* READING PASSAGE *
● ● ● ●

Algorithm
Problem link- https://www.spoj.com/problems/HARSHAD/
HARSHAD - Devlali Numbers
Devlali numbers were an important coinage by Indian recreational mathemtician D. R. Kaprekar.
For any positive integer n, define d(n) as the sum of n and the digits of n. Eg, d(199) = 199 + 1 + 9 + 9 = 218.
For a positive number m, if there exists no positive number r such that d(r) = m, then m is a Devlali number. First few Devlali numbers are 1, 3, 5, 7, ... so on.
A prime number falling in this family is called a Devlali Prime. First few Devlali Primes are 3, 5, 7, ... so on.
Input
First line contains integer Q
Next Q lines contain two integers A and B
Output
print Q lines, each listing number of Devlali Primes in range [A,B] (both inclusive)

● ● ● ●

* GIVEN INFORMATION *
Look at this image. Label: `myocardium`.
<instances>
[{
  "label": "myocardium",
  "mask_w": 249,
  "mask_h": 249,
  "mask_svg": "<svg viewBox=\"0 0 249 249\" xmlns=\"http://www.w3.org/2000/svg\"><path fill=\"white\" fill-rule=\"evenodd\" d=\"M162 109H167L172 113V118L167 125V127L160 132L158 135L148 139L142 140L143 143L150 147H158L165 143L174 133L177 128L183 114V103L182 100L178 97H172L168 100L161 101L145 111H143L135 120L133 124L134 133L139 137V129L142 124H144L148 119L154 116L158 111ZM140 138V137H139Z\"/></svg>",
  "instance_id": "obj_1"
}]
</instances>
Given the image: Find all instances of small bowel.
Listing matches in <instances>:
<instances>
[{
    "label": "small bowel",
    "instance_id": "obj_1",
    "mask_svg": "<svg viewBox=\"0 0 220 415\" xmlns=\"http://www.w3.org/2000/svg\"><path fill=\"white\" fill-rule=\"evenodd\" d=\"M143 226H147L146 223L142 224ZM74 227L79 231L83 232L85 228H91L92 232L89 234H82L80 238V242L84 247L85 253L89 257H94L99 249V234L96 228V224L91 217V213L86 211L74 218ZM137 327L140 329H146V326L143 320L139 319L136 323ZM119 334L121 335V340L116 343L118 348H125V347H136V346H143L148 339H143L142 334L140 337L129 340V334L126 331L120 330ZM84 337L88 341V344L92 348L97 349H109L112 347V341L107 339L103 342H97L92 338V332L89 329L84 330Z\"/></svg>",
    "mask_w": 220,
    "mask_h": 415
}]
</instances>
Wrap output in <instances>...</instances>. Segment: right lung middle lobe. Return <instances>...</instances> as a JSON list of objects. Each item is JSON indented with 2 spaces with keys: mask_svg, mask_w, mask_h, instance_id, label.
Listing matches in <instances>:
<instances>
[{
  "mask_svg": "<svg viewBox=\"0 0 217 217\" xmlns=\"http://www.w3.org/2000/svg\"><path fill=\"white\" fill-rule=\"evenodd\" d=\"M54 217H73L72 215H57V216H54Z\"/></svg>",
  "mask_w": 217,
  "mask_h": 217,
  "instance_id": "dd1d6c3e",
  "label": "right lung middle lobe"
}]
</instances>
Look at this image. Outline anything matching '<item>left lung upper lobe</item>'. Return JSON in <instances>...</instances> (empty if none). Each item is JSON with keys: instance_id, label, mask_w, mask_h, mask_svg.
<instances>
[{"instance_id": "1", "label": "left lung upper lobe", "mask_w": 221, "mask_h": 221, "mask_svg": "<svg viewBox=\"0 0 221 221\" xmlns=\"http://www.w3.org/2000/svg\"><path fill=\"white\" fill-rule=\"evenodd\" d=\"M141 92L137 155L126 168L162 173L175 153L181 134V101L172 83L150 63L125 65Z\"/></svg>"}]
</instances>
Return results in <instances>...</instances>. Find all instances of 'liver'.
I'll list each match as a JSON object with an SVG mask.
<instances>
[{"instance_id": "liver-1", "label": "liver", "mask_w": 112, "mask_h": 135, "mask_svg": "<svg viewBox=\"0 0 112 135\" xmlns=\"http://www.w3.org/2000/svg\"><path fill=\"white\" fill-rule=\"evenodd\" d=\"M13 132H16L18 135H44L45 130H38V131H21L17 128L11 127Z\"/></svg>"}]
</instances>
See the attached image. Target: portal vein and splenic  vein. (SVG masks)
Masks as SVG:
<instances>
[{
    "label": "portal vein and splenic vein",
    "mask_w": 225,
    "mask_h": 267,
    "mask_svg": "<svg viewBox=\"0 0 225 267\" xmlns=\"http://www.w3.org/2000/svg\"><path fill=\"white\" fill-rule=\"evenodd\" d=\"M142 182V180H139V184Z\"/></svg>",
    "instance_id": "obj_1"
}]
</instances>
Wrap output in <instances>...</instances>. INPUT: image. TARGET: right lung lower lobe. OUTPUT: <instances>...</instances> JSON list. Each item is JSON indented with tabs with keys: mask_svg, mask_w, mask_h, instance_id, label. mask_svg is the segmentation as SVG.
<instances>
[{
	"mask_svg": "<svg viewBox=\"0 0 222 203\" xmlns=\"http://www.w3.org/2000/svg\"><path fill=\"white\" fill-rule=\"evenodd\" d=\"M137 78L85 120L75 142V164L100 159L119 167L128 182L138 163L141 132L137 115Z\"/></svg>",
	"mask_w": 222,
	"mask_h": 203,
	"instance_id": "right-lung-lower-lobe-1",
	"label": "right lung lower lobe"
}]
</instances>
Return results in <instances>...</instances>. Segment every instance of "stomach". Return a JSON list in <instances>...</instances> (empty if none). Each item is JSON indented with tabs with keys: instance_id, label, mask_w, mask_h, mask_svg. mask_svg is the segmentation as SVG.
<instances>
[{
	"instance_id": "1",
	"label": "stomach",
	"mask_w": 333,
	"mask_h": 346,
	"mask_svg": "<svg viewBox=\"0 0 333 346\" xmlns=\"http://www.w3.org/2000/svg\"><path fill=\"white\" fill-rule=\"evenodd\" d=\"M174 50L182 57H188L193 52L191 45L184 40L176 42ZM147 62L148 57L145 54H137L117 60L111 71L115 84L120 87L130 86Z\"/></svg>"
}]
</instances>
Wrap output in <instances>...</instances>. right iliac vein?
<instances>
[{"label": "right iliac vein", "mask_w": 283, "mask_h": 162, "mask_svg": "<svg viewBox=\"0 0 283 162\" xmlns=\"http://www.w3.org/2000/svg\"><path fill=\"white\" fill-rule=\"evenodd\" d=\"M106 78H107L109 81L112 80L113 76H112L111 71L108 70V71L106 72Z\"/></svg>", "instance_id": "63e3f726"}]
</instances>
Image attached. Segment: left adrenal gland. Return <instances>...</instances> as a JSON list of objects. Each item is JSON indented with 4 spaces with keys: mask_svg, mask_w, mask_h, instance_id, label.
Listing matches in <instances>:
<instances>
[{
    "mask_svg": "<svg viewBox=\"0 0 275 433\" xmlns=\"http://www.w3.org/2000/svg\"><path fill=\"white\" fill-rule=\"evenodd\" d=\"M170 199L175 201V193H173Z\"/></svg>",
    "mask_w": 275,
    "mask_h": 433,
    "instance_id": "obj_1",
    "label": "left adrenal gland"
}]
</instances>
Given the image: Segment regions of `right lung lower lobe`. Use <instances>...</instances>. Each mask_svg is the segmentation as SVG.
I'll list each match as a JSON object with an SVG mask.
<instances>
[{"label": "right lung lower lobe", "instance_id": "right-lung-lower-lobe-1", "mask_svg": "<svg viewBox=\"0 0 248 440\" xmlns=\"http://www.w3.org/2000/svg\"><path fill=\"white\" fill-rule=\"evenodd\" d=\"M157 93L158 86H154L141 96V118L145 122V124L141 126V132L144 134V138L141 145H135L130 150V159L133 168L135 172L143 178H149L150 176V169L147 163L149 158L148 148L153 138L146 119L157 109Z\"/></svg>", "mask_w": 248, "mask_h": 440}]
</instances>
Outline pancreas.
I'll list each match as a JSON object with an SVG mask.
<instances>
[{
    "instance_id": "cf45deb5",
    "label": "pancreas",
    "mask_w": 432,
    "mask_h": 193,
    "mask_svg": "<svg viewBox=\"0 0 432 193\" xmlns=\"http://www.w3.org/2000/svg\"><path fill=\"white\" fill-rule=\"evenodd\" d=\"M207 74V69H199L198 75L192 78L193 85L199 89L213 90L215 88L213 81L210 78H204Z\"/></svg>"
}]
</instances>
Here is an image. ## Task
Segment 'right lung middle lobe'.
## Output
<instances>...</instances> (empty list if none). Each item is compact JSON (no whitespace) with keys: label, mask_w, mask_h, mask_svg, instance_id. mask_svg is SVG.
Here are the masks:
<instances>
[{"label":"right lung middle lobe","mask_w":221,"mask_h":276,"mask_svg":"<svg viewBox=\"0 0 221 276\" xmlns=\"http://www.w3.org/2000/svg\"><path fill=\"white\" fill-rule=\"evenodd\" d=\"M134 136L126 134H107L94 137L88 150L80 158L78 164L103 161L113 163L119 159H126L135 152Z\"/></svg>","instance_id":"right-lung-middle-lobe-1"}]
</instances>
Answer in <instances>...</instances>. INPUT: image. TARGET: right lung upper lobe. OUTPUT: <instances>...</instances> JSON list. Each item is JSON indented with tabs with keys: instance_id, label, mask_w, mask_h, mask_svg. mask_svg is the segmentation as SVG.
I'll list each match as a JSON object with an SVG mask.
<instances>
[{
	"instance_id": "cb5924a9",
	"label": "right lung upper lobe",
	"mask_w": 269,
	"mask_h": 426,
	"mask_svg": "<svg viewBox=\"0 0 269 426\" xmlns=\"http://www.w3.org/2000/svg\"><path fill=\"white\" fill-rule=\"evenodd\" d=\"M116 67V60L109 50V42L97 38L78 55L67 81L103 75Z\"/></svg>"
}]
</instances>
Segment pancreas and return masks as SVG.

● ● ● ●

Rewrite the Devlali numbers problem starting at "For any positive" and ending at "1, 3, 5, 7, ... so on.", changing "positive" to "natural".

For any natural integer n, define d(n) as the sum of n and the digits of n. Eg, d(199) = 199 + 1 + 9 + 9 = 218.
For a natural number m, if there exists no natural number r such that d(r) = m, then m is a Devlali number. First few Devlali numbers are 1, 3, 5, 7, ... so on.